We worked intensively with GPs, hospital doctors and nurses and other local leaders to get out messages in different languages to our diverse communities: knocking on doors, phoning people who had doubts, and posting information online. And we learned more about those communities through the urgent need to keep them safe than we had ever done before – something we will build on for the future, including through our new North West Health Inequalities Hub.

As the months passed, so did the milestones: we successfully offered the vaccine to everyone in cohorts 1-4, then cohorts 1-9, then everyone aged 18+, while always circling back to those who weren’t coming forward to answer their questions and encourage them to take up the offer.

The programme started to become more and more complex, with first, second, third, and booster doses available, and different offers for different groups, depending on their age and clinical need.

We have taken the opportunity presented by the vaccination programme to “make every contact count”, combining vaccinations with other health interventions.

In Lancaster, a primary care network gave people with a learning disability the opportunity to have their annual health check at the same time as their COVID-19 vaccine.

At Liverpool University Hospitals NHS Foundation Trust, vaccinators have sensitively explored issues like how obesity increases risk from COVID-19 irrespective of the person’s age. They have also helped to guide patients to support and advice, including for women’s health issues, concerns about mental health and anxiety, and previously undiagnosed high blood pressure.

And in Manchester, the VaccChat campaign equipped businesses, including those like hairdressers, barbers and beauticians who spend time chatting to their customers, with accurate and reliable facts about the vaccine to help counter misinformation circulating online.

It is all part of how we have adapted and responded to help protect our population against COVID-19.

Now, with the recent discovery of the Omicron variant, we are once again being asked to deliver something extraordinary at extraordinary speed. By the end of January, boosters are to be offered to all eligible adults, including severely immunosuppressed people, three months after their second or, for immunosuppressed people, third dose. We are also providing second doses for eligible 12 to 15-year-olds. Another 1.5 million vaccinations in total.

At the same time, we continue to focus intensively on the approximately 10% of adults in the North West who are yet to have a first dose and the further 300,000 who have not yet had their second dose, guided by our detailed action plan which builds on everything we have learned so far.

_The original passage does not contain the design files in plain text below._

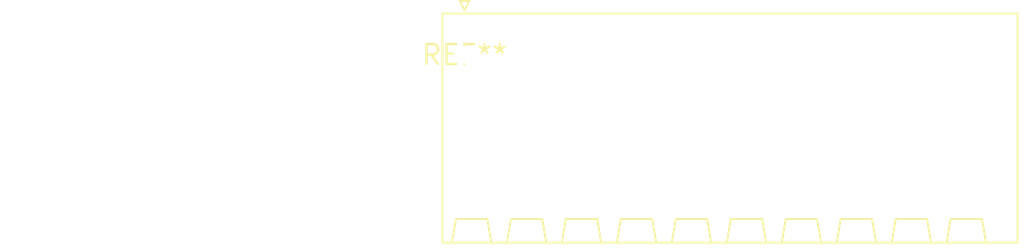
<source format=kicad_pcb>
(kicad_pcb (version 20240108) (generator pcbnew)

  (general
    (thickness 1.6)
  )

  (paper "A4")
  (layers
    (0 "F.Cu" signal)
    (31 "B.Cu" signal)
    (32 "B.Adhes" user "B.Adhesive")
    (33 "F.Adhes" user "F.Adhesive")
    (34 "B.Paste" user)
    (35 "F.Paste" user)
    (36 "B.SilkS" user "B.Silkscreen")
    (37 "F.SilkS" user "F.Silkscreen")
    (38 "B.Mask" user)
    (39 "F.Mask" user)
    (40 "Dwgs.User" user "User.Drawings")
    (41 "Cmts.User" user "User.Comments")
    (42 "Eco1.User" user "User.Eco1")
    (43 "Eco2.User" user "User.Eco2")
    (44 "Edge.Cuts" user)
    (45 "Margin" user)
    (46 "B.CrtYd" user "B.Courtyard")
    (47 "F.CrtYd" user "F.Courtyard")
    (48 "B.Fab" user)
    (49 "F.Fab" user)
    (50 "User.1" user)
    (51 "User.2" user)
    (52 "User.3" user)
    (53 "User.4" user)
    (54 "User.5" user)
    (55 "User.6" user)
    (56 "User.7" user)
    (57 "User.8" user)
    (58 "User.9" user)
  )

  (setup
    (pad_to_mask_clearance 0)
    (pcbplotparams
      (layerselection 0x00010fc_ffffffff)
      (plot_on_all_layers_selection 0x0000000_00000000)
      (disableapertmacros false)
      (usegerberextensions false)
      (usegerberattributes false)
      (usegerberadvancedattributes false)
      (creategerberjobfile false)
      (dashed_line_dash_ratio 12.000000)
      (dashed_line_gap_ratio 3.000000)
      (svgprecision 4)
      (plotframeref false)
      (viasonmask false)
      (mode 1)
      (useauxorigin false)
      (hpglpennumber 1)
      (hpglpenspeed 20)
      (hpglpendiameter 15.000000)
      (dxfpolygonmode false)
      (dxfimperialunits false)
      (dxfusepcbnewfont false)
      (psnegative false)
      (psa4output false)
      (plotreference false)
      (plotvalue false)
      (plotinvisibletext false)
      (sketchpadsonfab false)
      (subtractmaskfromsilk false)
      (outputformat 1)
      (mirror false)
      (drillshape 1)
      (scaleselection 1)
      (outputdirectory "")
    )
  )

  (net 0 "")

  (footprint "PhoenixContact_SPT_1.5_10-H-3.5_1x10_P3.5mm_Horizontal" (layer "F.Cu") (at 0 0))

)

</source>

I want to thank everyone who has played their part in this historic vaccination programme – all those delivering it, organising it, and who have had the vaccine. This great and wonderful work is saving lives and reducing the toll of serious illness and long-term impact on both people who have COVID-19 and their families, friends, colleagues and communities. We always know our work for the NHS is important but it is not always possible for us to see the impact quite as clearly as we can with this programme. Thank you for everything you are doing.